> [WHAT TO WORK ON]
Each line below should be retyped exactly, with no pictures.
EXTRACTED INFORMATION section start
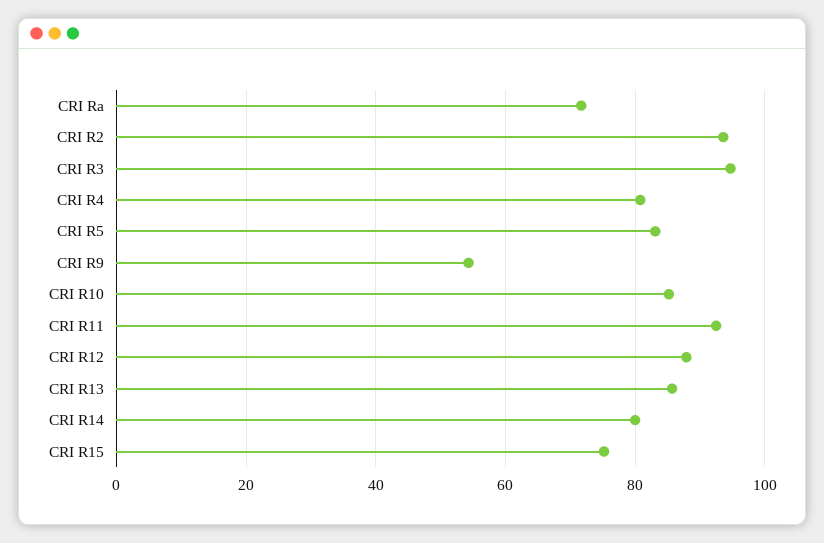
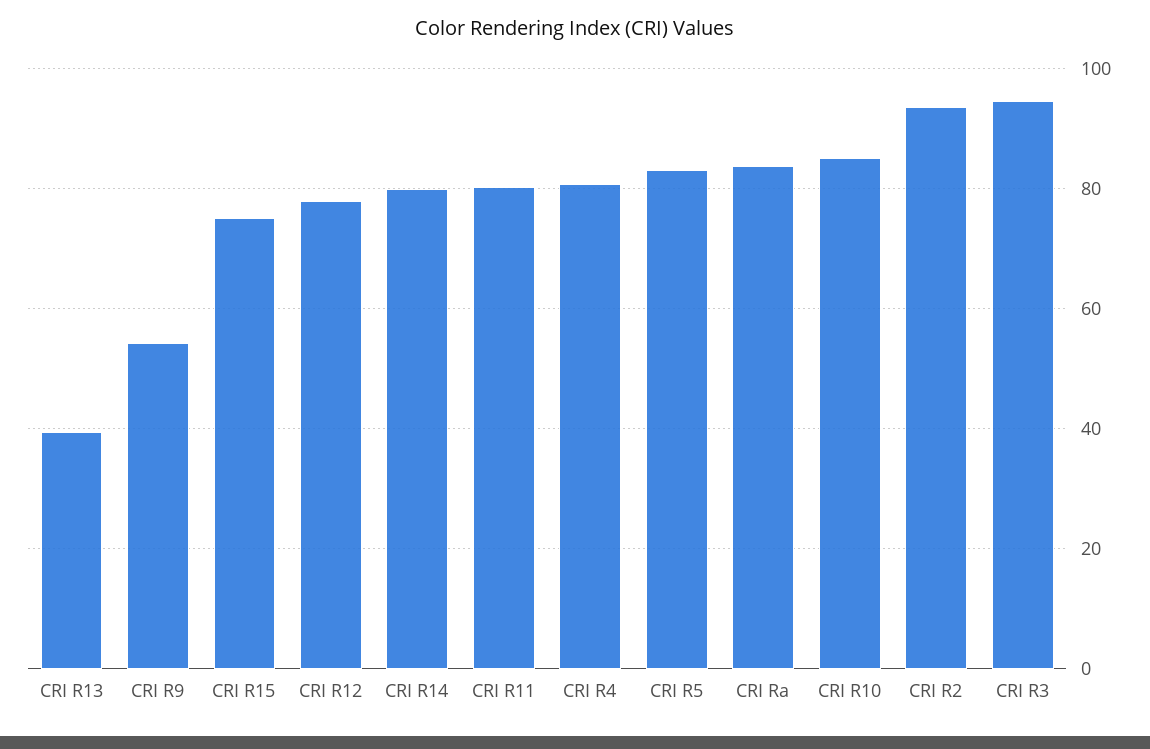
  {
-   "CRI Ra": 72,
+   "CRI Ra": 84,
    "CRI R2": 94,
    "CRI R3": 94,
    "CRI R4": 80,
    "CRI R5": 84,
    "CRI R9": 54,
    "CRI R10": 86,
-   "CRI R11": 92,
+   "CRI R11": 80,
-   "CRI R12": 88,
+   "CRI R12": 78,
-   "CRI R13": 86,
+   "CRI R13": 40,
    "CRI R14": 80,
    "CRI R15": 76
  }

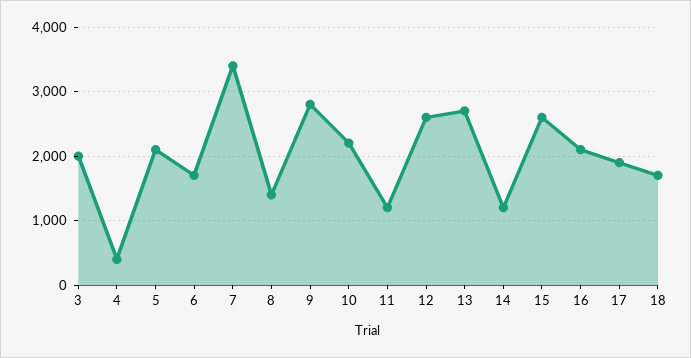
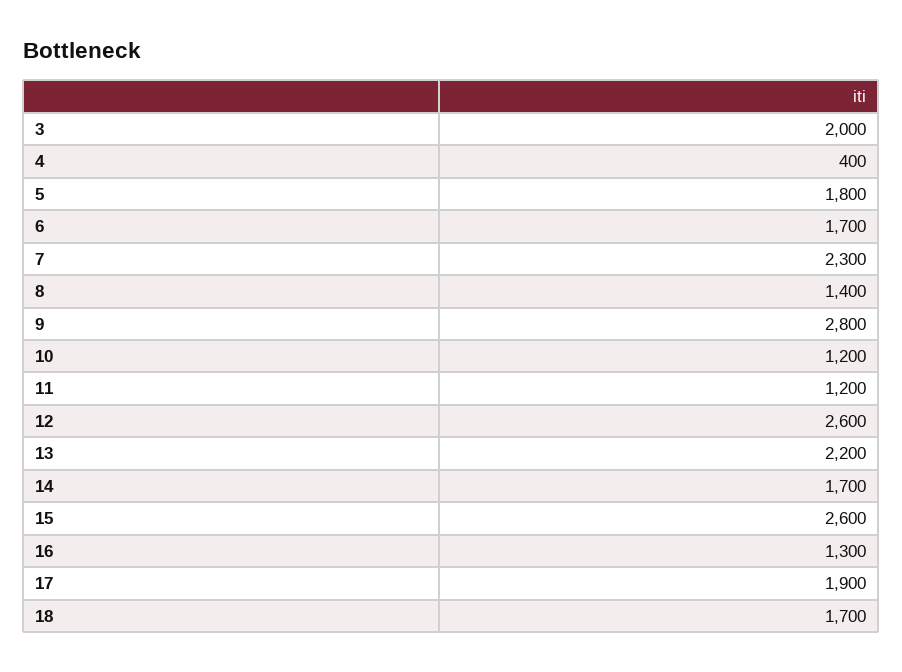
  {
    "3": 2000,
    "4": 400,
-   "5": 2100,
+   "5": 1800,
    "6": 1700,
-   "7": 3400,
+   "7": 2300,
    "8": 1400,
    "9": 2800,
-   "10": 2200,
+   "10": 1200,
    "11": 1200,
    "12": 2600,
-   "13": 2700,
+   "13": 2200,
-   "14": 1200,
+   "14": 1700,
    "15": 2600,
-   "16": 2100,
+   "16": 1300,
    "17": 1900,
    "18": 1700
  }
EXTRACTED INFORMATION section end
> [SOLUTION TO THIS PROBLEM]
  {
-   "CRI Ra": 72,
+   "CRI Ra": 84,
    "CRI R2": 94,
    "CRI R3": 94,
    "CRI R4": 80,
    "CRI R5": 84,
    "CRI R9": 54,
    "CRI R10": 86,
-   "CRI R11": 92,
+   "CRI R11": 80,
-   "CRI R12": 88,
+   "CRI R12": 78,
-   "CRI R13": 86,
+   "CRI R13": 40,
    "CRI R14": 80,
    "CRI R15": 76
  }

  {
    "3": 2000,
    "4": 400,
-   "5": 2100,
+   "5": 1800,
    "6": 1700,
-   "7": 3400,
+   "7": 2300,
    "8": 1400,
    "9": 2800,
-   "10": 2200,
+   "10": 1200,
    "11": 1200,
    "12": 2600,
-   "13": 2700,
+   "13": 2200,
-   "14": 1200,
+   "14": 1700,
    "15": 2600,
-   "16": 2100,
+   "16": 1300,
    "17": 1900,
    "18": 1700
  }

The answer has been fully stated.